E.g. The input string is Hi a14457h11 what is up?

I just want to extract a14457h11 from the sentence.

Input could also be Hi a14457h11 what is up? I am b14457h12 good. That is a14457h11 great

Here the extracted output would be: a14457h11 and b14457h12 (the third one is repeated).

It will always be in the same format: 1 alphabet followed by 5 digits followed by 1 alphabet and 2 more digits (in the same order).

I can do it in raw python, but is there a way to do it in regex as well?

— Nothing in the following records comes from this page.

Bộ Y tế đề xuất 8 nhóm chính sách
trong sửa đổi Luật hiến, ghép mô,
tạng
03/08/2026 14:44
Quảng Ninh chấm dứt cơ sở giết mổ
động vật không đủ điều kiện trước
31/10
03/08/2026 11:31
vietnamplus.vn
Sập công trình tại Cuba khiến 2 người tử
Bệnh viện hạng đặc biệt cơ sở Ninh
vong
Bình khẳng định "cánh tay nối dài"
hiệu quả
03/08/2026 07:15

CodePudding user response：

You can use this pattern: [a-z][0-9]{5}[a-z][0-9]{2}

import re
s = """"Hi a14457h11 what is up? I am b14457h12 good. That is b14457h12 great"""
regex = re.compile(r'[a-z][0-9]{5}[a-z][0-9]{2}')
l = regex.findall(s)
print(l)
# ['a14457h11', 'b14457h12', 'b14457h12']

If the letters in your input are case sensitive you will have to change the char classes([a-z]) accordingly.

Explanation:

[a-z]    matches one lower case letter
[0-9]{5} matches five numbers
[a-z]    matches one lower case letter
[0-9]{2} matches two numbers

Test here: https://regex101.com/r/XHzITt/1

CodePudding user response：

The idea being, it will always be in the same format: 1 alphabet followed by 5 digits followed by 1 alphabet and 2 more digits (in the same order)

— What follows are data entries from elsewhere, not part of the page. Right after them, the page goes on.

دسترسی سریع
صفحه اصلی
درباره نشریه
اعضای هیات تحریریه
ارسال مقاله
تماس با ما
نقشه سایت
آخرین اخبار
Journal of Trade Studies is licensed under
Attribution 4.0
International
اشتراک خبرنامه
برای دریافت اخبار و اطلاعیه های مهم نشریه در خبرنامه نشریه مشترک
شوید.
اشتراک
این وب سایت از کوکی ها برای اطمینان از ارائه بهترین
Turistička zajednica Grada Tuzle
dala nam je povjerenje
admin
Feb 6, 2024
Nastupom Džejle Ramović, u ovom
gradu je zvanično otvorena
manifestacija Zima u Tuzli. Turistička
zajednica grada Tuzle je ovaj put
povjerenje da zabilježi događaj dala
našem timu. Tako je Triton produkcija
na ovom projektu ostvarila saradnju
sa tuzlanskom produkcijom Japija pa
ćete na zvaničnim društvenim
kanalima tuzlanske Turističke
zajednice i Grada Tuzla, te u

Since it always follows the same order. We could set up our regex with a rule based on the below.


r"(\w\d{5}\w\d{2})"

Explaination

\w matches any word character group
\d matches a digit (equivalent to [0-9])
{5} matches the previous token exactly 5 times
\w matches any word character group
\d matches a digit (equivalent to [0-9])
{2} matches the previous token exactly 2 times

ref: regex101

Edit1: As pointed out by @anotherGatsby since the \w matches [a-zA-Z0-9_], we could also use [abc] which matches a single character in the list abc (case sensitive) as an alternative.

CodePudding user response：

import re
s = "Hi a14457h11 what is up? I am b14457h12 good. That is b14457h12 great"
regex = re.compile(r'[a-z]\d{5}[a-z]\d\d')
f = set(regex.findall(s))
print(f)
# {'b14457h12', 'a14457h11'}